WHAT IS REQUIRED - Please set down only the lines between the line containing "left_mouse_down()" and the end of the records, inclusive, exactly as they stand.

EXCERPTED RECORDS -
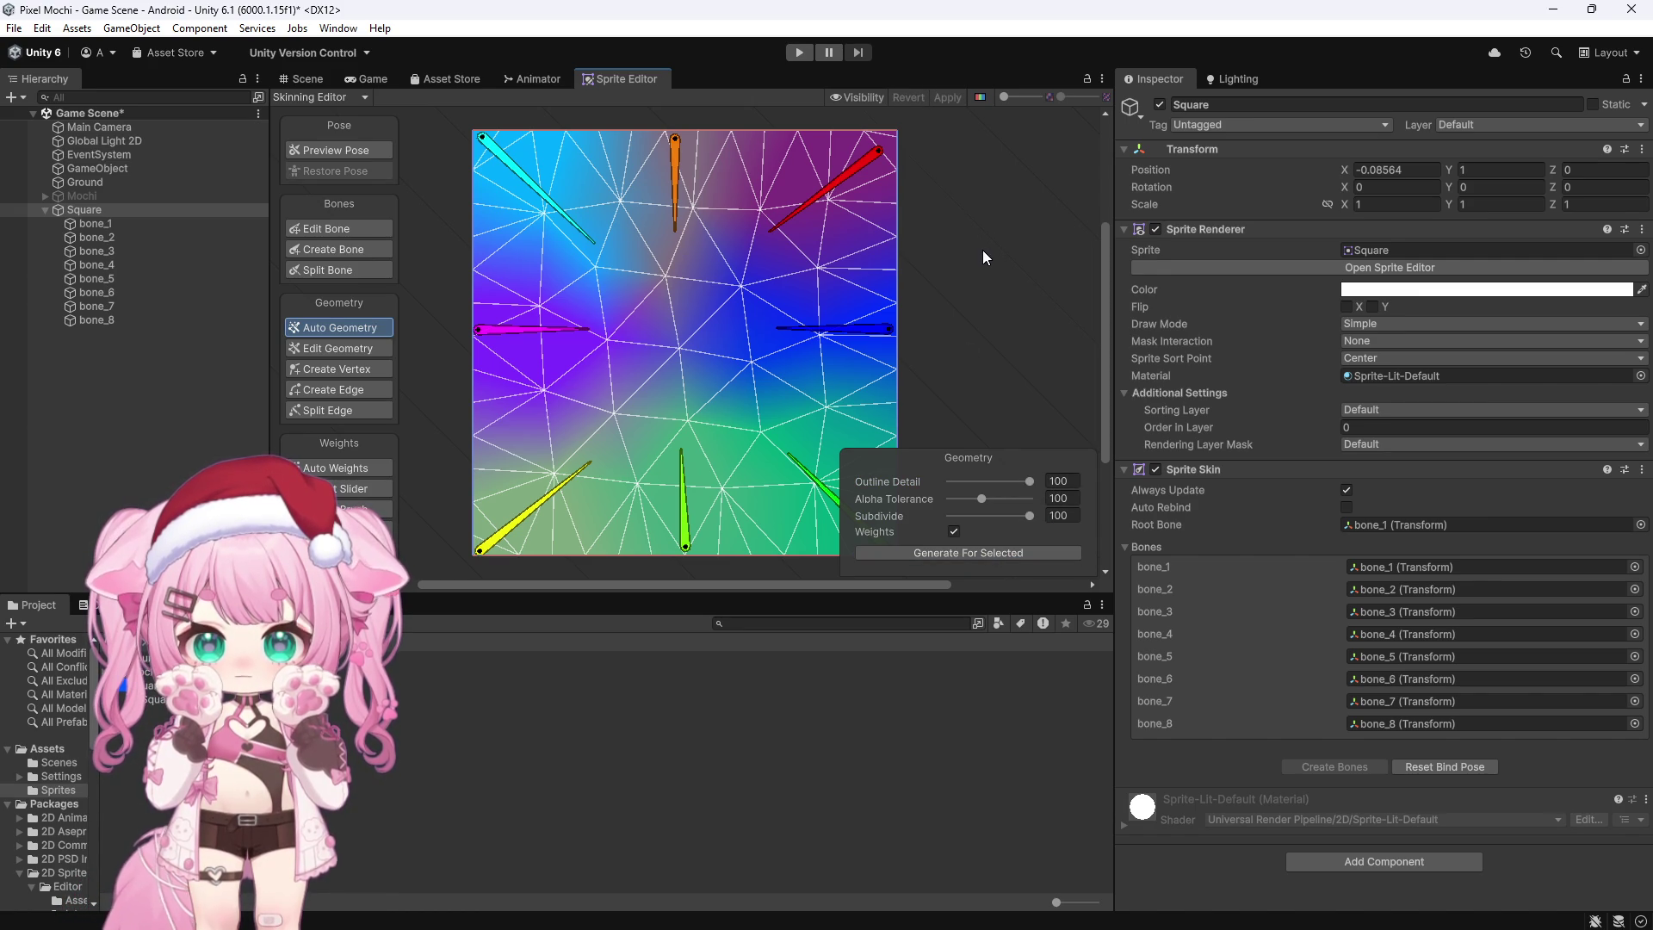
mouse_move(682, 542)
left_mouse_down()
mouse_move(694, 400)
mouse_move(638, 444)
mouse_move(683, 469)
mouse_move(692, 508)
mouse_move(700, 497)
left_mouse_up()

WRITTEN REPLY -
left_mouse_down()
mouse_move(694, 400)
mouse_move(638, 444)
mouse_move(683, 469)
mouse_move(692, 508)
mouse_move(700, 497)
left_mouse_up()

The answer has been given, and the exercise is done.